◆ Assignment ◆
What you give back should match the entries below character for character.

Input below:

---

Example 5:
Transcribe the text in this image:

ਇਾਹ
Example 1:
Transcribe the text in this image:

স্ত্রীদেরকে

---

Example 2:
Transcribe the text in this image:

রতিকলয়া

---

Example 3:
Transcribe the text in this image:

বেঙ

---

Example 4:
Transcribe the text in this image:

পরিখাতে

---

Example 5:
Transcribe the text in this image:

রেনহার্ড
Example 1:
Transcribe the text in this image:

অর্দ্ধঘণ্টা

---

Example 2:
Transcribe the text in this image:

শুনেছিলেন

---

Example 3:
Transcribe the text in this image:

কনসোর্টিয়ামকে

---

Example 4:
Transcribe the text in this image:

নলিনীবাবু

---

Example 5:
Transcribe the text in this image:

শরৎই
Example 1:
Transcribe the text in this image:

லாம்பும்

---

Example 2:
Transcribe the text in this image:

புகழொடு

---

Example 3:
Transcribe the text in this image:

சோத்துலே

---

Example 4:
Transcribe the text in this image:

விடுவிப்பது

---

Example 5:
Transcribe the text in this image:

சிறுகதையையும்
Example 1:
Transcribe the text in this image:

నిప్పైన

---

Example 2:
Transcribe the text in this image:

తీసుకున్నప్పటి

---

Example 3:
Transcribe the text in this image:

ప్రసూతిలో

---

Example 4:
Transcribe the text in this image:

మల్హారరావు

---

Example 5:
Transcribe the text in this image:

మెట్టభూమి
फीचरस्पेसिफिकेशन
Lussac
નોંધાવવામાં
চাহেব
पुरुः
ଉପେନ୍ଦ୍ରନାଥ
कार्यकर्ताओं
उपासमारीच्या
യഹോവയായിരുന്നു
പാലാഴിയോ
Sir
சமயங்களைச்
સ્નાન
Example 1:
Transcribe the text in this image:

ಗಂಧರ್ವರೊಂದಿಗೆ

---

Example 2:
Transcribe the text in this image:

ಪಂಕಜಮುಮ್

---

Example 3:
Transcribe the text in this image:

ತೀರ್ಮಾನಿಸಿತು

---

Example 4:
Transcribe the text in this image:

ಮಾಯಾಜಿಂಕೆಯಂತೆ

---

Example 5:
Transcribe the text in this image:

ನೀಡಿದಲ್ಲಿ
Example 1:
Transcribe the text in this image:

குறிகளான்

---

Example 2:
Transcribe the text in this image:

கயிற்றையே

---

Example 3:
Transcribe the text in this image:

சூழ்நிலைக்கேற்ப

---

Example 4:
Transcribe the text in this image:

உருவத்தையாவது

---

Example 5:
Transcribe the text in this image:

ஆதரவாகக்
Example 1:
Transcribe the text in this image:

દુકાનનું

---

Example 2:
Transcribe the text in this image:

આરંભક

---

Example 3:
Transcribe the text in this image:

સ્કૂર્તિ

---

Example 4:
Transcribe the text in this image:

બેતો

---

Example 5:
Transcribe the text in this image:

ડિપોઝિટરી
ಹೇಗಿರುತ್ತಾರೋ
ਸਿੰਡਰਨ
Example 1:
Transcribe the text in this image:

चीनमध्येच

End of Input.

◆ Response ◆
---

Example 5:
Transcribe the text in this image:

ਇਾਹ
Example 1:
Transcribe the text in this image:

স্ত্রীদেরকে

---

Example 2:
Transcribe the text in this image:

রতিকলয়া

---

Example 3:
Transcribe the text in this image:

বেঙ

---

Example 4:
Transcribe the text in this image:

পরিখাতে

---

Example 5:
Transcribe the text in this image:

রেনহার্ড
Example 1:
Transcribe the text in this image:

অর্দ্ধঘণ্টা

---

Example 2:
Transcribe the text in this image:

শুনেছিলেন

---

Example 3:
Transcribe the text in this image:

কনসোর্টিয়ামকে

---

Example 4:
Transcribe the text in this image:

নলিনীবাবু

---

Example 5:
Transcribe the text in this image:

শরৎই
Example 1:
Transcribe the text in this image:

லாம்பும்

---

Example 2:
Transcribe the text in this image:

புகழொடு

---

Example 3:
Transcribe the text in this image:

சோத்துலே

---

Example 4:
Transcribe the text in this image:

விடுவிப்பது

---

Example 5:
Transcribe the text in this image:

சிறுகதையையும்
Example 1:
Transcribe the text in this image:

నిప్పైన

---

Example 2:
Transcribe the text in this image:

తీసుకున్నప్పటి

---

Example 3:
Transcribe the text in this image:

ప్రసూతిలో

---

Example 4:
Transcribe the text in this image:

మల్హారరావు

---

Example 5:
Transcribe the text in this image:

మెట్టభూమి
फीचरस्पेसिफिकेशन
Lussac
નોંધાવવામાં
চাহেব
पुरुः
ଉପେନ୍ଦ୍ରନାଥ
कार्यकर्ताओं
उपासमारीच्या
യഹോവയായിരുന്നു
പാലാഴിയോ
Sir
சமயங்களைச்
સ્નાન
Example 1:
Transcribe the text in this image:

ಗಂಧರ್ವರೊಂದಿಗೆ

---

Example 2:
Transcribe the text in this image:

ಪಂಕಜಮುಮ್

---

Example 3:
Transcribe the text in this image:

ತೀರ್ಮಾನಿಸಿತು

---

Example 4:
Transcribe the text in this image:

ಮಾಯಾಜಿಂಕೆಯಂತೆ

---

Example 5:
Transcribe the text in this image:

ನೀಡಿದಲ್ಲಿ
Example 1:
Transcribe the text in this image:

குறிகளான்

---

Example 2:
Transcribe the text in this image:

கயிற்றையே

---

Example 3:
Transcribe the text in this image:

சூழ்நிலைக்கேற்ப

---

Example 4:
Transcribe the text in this image:

உருவத்தையாவது

---

Example 5:
Transcribe the text in this image:

ஆதரவாகக்
Example 1:
Transcribe the text in this image:

દુકાનનું

---

Example 2:
Transcribe the text in this image:

આરંભક

---

Example 3:
Transcribe the text in this image:

સ્કૂર્તિ

---

Example 4:
Transcribe the text in this image:

બેતો

---

Example 5:
Transcribe the text in this image:

ડિપોઝિટરી
ಹೇಗಿರುತ್ತಾರೋ
ਸਿੰਡਰਨ
Example 1:
Transcribe the text in this image:

चीनमध्येच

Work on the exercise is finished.